本日のテーマは「2025年法人税法:損金算入費用の必要証憑」です。本件に関して、財務省は2026年3月12日、2025年法人税法の詳細通達20/2026/TT-BTCを公布しています。本通達は同年3月12日に施行され、2025年度から適用されます。
なお、2025年度における損金算入費用に関して、以下の経過措置が設けられています。
旧通達(通達96)に個別に定められる要件および証憑に基づき、2026年3月12日以前に発生した損金算入が可能な費用は、引き続き旧通達に従って取り扱われる。

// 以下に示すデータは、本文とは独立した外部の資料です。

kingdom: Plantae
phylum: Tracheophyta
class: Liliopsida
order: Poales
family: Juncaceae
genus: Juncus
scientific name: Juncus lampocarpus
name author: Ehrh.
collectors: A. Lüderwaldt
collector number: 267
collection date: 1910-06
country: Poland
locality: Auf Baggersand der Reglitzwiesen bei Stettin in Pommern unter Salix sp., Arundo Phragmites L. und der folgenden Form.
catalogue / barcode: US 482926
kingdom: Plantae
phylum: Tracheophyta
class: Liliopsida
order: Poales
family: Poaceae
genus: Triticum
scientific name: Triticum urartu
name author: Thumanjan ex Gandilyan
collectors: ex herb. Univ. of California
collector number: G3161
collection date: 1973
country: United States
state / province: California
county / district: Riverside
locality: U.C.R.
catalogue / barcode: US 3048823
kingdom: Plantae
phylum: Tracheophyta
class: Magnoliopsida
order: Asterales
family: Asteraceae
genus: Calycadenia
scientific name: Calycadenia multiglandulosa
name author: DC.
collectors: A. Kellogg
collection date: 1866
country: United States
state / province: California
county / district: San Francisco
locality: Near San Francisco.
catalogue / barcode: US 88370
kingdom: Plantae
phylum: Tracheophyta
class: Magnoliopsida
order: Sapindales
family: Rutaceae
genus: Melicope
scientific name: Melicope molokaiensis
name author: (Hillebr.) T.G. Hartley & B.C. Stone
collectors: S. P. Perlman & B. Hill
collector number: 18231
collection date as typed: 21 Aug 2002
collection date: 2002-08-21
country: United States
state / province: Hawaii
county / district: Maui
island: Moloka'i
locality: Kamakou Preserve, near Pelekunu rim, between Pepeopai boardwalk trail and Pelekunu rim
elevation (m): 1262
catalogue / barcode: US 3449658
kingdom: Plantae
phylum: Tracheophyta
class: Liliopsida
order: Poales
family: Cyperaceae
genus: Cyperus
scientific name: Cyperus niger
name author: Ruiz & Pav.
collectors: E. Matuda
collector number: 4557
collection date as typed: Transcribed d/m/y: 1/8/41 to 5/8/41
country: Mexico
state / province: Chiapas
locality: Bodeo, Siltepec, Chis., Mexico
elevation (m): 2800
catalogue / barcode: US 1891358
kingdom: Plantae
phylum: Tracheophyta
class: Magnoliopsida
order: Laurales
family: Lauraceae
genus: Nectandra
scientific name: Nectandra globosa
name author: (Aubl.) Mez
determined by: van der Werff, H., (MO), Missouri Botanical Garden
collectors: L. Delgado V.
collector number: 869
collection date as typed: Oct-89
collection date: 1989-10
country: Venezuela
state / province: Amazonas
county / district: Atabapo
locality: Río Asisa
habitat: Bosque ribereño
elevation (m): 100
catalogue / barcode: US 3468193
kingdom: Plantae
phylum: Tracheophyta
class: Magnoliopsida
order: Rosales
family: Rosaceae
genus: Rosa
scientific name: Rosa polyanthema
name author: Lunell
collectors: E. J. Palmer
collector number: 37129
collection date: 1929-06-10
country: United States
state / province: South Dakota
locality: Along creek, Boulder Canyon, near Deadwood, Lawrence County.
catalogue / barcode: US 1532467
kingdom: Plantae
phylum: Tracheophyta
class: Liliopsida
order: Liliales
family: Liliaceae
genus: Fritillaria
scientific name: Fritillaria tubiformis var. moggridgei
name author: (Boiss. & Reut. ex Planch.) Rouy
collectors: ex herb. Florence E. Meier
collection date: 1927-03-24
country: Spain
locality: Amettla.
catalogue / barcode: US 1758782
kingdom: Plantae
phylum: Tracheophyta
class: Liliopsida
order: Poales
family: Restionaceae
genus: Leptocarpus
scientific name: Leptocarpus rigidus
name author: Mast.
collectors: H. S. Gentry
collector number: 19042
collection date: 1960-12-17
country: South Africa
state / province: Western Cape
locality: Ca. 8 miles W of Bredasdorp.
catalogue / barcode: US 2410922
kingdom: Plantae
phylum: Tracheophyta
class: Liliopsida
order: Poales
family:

旧通達(通達96)に個別に定めがない要件および証憑に基づく損金算入が可能な費用は、現行法に基づくインボイスと証憑を整備する必要がある。
1.費用の一般控除要件
ベトナムの法人税法においては、一般的な損金算入に関する基本規定が設けられており、以下のすべての条件を満たす費用は損金として認められる。
①事業関連性
事業に関連して実際に発生した費用であること
②インボイス・証憑の整備
正規インボイスおよび法規制に基づき要請される証憑により証明できる費用であること
③非現金決済
500万ドン以上の物品・サービスおよびその他の購入で、非現金決済を証明する支払証憑があること
2.必要証憑の具体的取扱い
通達20において、特定の取引に関する必要証憑が具体的に整理されている。
■ 生産者から直接購入した農林水産物等
農林水産物を農家・林業従事者・漁業者から直接購入する場合、一定の手工芸品を生産者から直接購入する場合、廃棄物回収者からスクラップを直接購入する場合、または(上記以外の)世帯や個人からVAT課税対象外となる売上規模(2億ドン以下)である物品を直接購入する場合、必要証憑は、以下の通りとする。
支払証憑(会計・インボイス関連法令に準拠)
*各世帯・個人ごとの1日当たりの購入金額が500万ドン以上の場合は非現金決済が必要になる。
購入明細表(様式02/TNDNにて作成)
*企業の法定代表者または権限者にて署名する。
■ 従業員の立替払い
企業が従業員に対し、事業活動に必要な物品・サービスの購入を委任し、当該購入金額が500万ドン以上であり、従業員が非現金決済により支払った場合、以下の証憑を備える必要がある。
支払証憑(会計・インボイス関連法令に準拠)
企業の財務規程・内部規程・決定書(従業員の立替払いを明記)
非現金決済の証憑(従業員から仕入先への支払い)
非現金決済の証憑(企業から従業員への支払い)
■未払費用の非現金決済証憑の取得時期
500万ドン以上の費用の計上時点で未払いであっても、「売買契約書」および「引渡証憑」があり、支払時に非現金決済の支払証憑を取得すれば、当該費用は損金算入が認められる。
■ 個人からの資産貸借
企業が個人から資産を賃借する場合の証憑は、「賃貸借契約書」および「賃料の支払証憑」が必要である。さらに、賃貸借契約において、賃料が税抜(VAT・PITを含まない)とされ、かつ企業(借主)が当該個人(貸主)に代わって税金を納付する場合は、当該税金の支払証憑も必要となる。
3.おわりに
実務上問題となりやすい取引の取扱いが、以前は公文書により案内されていたが、本通達により明文化された。特に、従業員の立替払いや個人大家からの事務所・住宅の賃借は実務上多く見られる取引なので、必要証憑について再度することが重要である。